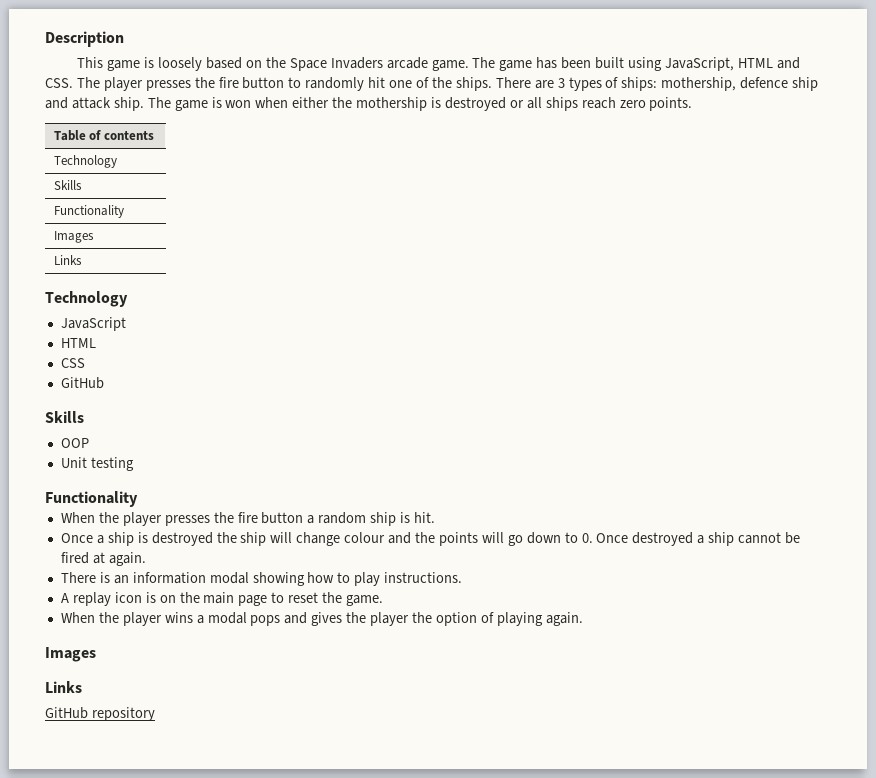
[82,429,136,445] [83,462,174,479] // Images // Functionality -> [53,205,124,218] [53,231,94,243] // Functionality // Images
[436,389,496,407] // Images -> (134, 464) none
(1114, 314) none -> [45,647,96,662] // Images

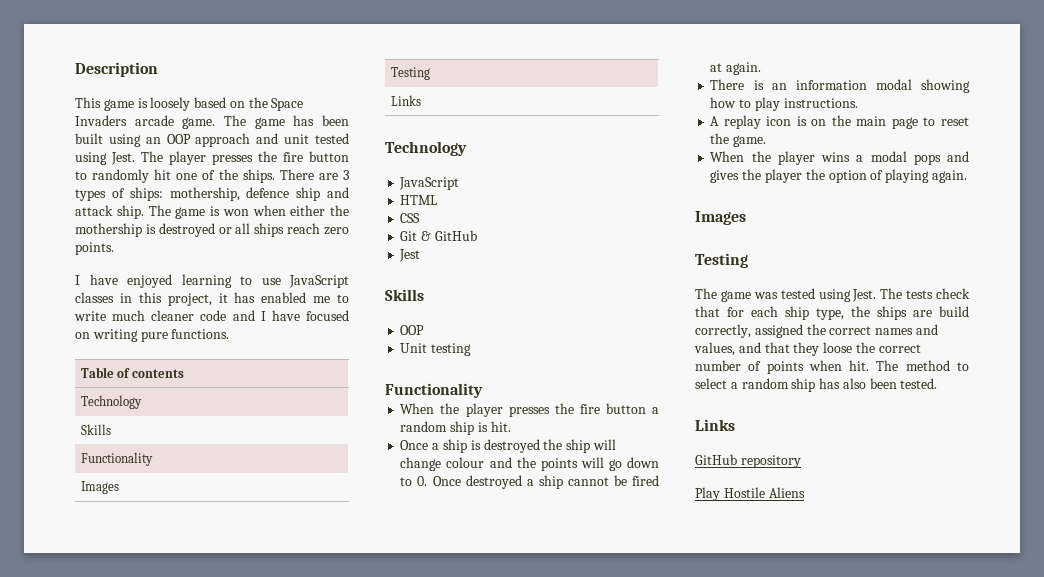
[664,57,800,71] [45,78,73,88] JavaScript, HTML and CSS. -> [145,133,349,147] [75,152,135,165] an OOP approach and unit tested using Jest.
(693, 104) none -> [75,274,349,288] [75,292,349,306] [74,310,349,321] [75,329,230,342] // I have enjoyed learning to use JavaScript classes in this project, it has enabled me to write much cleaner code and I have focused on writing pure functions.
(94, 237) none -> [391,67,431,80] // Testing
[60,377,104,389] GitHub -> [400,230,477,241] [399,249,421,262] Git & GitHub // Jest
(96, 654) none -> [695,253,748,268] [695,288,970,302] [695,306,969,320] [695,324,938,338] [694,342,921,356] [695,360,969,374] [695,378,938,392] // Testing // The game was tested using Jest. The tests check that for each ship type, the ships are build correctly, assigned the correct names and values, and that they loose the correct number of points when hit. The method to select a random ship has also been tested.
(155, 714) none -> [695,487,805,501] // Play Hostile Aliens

++++++

> [TASK BRIEF]: Give an exact copy of the lines above from the line with "(693, 104) none" up to and including the line with "[60,377,104,389] GitHub ->", and leave everything else out.

> [RESPONSE TO THIS TASK]:
(693, 104) none -> [75,274,349,288] [75,292,349,306] [74,310,349,321] [75,329,230,342] // I have enjoyed learning to use JavaScript classes in this project, it has enabled me to write much cleaner code and I have focused on writing pure functions.
(94, 237) none -> [391,67,431,80] // Testing
[60,377,104,389] GitHub -> [400,230,477,241] [399,249,421,262] Git & GitHub // Jest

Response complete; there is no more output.